[PATCH v12 03/10] powerpc/powernv: Detect supported IMC units and its events

Michael Ellerman mpe at ellerman.id.au
Thu Jul 6 23:48:06 AEST 2017


Hi Maddy/Anju,

Comments inline ...

Anju T Sudhakar <anju at linux.vnet.ibm.com> writes:
> From: Madhavan Srinivasan <maddy at linux.vnet.ibm.com>
>
> Parse device tree to detect IMC units. Traverse through each IMC unit
> node to find supported events and corresponding unit/scale files (if any).
>
> The device tree for IMC counters starts at the node "imc-counters".
> This node contains all the IMC PMU nodes and event nodes
> for these IMC PMUs. The PMU nodes have an "events" property which has a
> phandle value for the actual events node. The events are separated from
> the PMU nodes to abstract out the common events. For example, PMU node
> "mcs0", "mcs1" etc. will contain a pointer to "nest-mcs-events" since,
> the events are common between these PMUs. These events have a different
> prefix based on their relation to different PMUs, and hence, the PMU
> nodes themselves contain an "events-prefix" property. The value for this
> property concatenated to the event name, forms the actual event
> name. Also, the PMU have a "reg" field as the base offset for the events
> which belong to this PMU. This "reg" field is added to event's "reg" field
> in the "events" node, which gives us the location of the counter data. Kernel
> code uses this offset as event configuration value.
>
> Device tree parser code also looks for scale/unit property in the event
> node and passes on the value as an event attr for perf interface to use
> in the post processing by the perf tool. Some PMUs may have common scale
> and unit properties which implies that all events supported by this PMU
> inherit the scale and unit properties of the PMU itself. For those
> events, we need to set the common unit and scale values.
>
> For failure to initialize any unit or any event, disable that unit and
> continue setting up the rest of them.
>
> Signed-off-by: Hemant Kumar <hemant at linux.vnet.ibm.com>
> Signed-off-by: Anju T Sudhakar <anju at linux.vnet.ibm.com>
> Signed-off-by: Madhavan Srinivasan <maddy at linux.vnet.ibm.com>
> ---
>  arch/powerpc/include/asm/imc-pmu.h        |   5 +
>  arch/powerpc/platforms/powernv/opal-imc.c | 439 +++++++++++++++++++++++++++++-

Bit of a meta comment. I feel like the split between opal-imc.c and
imc-pmu.c is not helping the code much.

We end up with the imc_pmu structure in a header when it really should
be private to imc-pmu.c, and we have details of perf in opal-imc.c

I haven't quite reviewed everything enough to say for certain that all
the code should be in imc-pmu.c, but that's the way I'm thinking ATM.

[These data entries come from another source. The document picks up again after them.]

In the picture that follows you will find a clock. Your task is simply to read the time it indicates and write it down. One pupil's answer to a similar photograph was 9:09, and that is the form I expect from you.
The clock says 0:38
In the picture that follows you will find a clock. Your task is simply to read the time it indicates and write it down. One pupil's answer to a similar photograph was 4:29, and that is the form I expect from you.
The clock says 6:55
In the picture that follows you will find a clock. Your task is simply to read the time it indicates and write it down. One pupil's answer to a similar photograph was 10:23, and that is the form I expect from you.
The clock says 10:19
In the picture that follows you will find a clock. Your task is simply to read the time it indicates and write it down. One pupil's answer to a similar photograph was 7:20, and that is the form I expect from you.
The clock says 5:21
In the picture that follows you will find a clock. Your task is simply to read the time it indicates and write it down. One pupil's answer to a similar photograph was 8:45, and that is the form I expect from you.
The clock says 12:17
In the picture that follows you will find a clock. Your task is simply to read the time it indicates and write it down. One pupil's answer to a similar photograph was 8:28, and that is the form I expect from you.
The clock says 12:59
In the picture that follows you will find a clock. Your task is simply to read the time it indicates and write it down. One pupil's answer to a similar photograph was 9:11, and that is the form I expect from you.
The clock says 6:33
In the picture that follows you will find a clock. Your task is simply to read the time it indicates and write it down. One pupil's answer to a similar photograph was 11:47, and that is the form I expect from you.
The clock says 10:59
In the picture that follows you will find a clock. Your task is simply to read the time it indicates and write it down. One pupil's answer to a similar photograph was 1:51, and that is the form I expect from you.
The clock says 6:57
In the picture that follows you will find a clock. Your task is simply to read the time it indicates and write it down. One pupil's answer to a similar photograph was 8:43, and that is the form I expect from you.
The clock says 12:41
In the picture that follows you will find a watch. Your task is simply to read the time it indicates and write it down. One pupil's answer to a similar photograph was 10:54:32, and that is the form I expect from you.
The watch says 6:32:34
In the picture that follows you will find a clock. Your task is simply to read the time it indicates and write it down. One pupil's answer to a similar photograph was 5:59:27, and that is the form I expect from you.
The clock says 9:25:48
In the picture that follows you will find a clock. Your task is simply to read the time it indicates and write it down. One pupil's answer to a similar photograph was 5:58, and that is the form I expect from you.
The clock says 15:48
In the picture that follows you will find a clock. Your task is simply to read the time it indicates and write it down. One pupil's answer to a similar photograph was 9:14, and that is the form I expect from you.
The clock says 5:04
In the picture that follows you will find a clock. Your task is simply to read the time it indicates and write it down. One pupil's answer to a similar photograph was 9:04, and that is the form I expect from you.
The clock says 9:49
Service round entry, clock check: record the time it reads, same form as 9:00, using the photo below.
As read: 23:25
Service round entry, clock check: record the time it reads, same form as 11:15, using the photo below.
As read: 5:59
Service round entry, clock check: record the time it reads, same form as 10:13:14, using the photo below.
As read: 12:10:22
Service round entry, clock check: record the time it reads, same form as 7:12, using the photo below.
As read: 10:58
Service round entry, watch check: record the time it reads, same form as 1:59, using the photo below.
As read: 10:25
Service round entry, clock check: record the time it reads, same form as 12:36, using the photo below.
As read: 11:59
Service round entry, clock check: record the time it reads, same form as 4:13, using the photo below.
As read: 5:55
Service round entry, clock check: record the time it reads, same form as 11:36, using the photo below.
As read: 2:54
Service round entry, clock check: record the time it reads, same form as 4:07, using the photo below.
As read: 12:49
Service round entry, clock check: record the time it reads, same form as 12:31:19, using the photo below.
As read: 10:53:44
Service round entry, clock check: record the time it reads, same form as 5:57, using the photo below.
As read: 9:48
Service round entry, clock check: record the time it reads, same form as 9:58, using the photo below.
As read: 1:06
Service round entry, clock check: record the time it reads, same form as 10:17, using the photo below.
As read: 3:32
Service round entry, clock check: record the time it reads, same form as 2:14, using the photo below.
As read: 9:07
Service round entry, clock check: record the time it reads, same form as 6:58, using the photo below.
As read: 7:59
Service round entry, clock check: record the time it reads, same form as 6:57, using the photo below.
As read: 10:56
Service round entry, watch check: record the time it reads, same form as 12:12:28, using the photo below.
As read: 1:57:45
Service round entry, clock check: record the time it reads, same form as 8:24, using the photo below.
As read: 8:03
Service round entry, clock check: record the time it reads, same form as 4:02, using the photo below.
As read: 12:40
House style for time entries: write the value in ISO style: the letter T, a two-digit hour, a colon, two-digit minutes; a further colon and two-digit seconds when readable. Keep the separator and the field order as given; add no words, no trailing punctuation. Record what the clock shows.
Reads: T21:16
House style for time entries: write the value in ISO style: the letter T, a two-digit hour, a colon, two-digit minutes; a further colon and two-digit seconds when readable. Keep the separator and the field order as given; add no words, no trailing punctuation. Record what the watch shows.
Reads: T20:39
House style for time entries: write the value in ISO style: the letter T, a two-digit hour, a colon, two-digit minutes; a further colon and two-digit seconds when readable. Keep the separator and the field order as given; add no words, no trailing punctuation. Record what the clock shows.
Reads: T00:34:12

> diff --git a/arch/powerpc/include/asm/imc-pmu.h b/arch/powerpc/include/asm/imc-pmu.h
> index ffaea0b9c13e..2a0239e2590d 100644
> --- a/arch/powerpc/include/asm/imc-pmu.h
> +++ b/arch/powerpc/include/asm/imc-pmu.h
> @@ -91,6 +91,11 @@ struct imc_pmu {
>  	const struct attribute_group *attr_groups[4];
>  };
>  
> +/* In-Memory Collection Counters Type */
> +enum {
> +	IMC_COUNTER_PER_CHIP            = 0x10,
> +};

Who decides on that value? It looks like it comes from the device tree,
so this should at least have a comment explaining that. It should
probably be called IMC_TYPE_CHIP or something though to make it more
obvious that it's one of the legal values for a "type" property.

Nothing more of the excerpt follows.